• JOB ITEM:
Type each record below again, with the same words.

• Extracted data entries:

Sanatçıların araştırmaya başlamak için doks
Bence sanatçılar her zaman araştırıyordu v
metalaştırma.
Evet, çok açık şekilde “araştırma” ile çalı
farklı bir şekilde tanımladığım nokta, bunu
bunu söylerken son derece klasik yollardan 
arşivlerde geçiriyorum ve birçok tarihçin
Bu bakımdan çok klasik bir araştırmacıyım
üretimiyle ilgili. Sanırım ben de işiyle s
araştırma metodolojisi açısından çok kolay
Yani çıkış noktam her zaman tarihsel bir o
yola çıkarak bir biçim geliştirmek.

• WRITTEN RESPONSE:
Sanatçıların araştırmaya başlamak için doks
Bence sanatçılar her zaman araştırıyordu v
metalaştırma.
Evet, çok açık şekilde “araştırma” ile çalı
farklı bir şekilde tanımladığım nokta, bunu
bunu söylerken son derece klasik yollardan 
arşivlerde geçiriyorum ve birçok tarihçin
Bu bakımdan çok klasik bir araştırmacıyım
üretimiyle ilgili. Sanırım ben de işiyle s
araştırma metodolojisi açısından çok kolay
Yani çıkış noktam her zaman tarihsel bir o
yola çıkarak bir biçim geliştirmek.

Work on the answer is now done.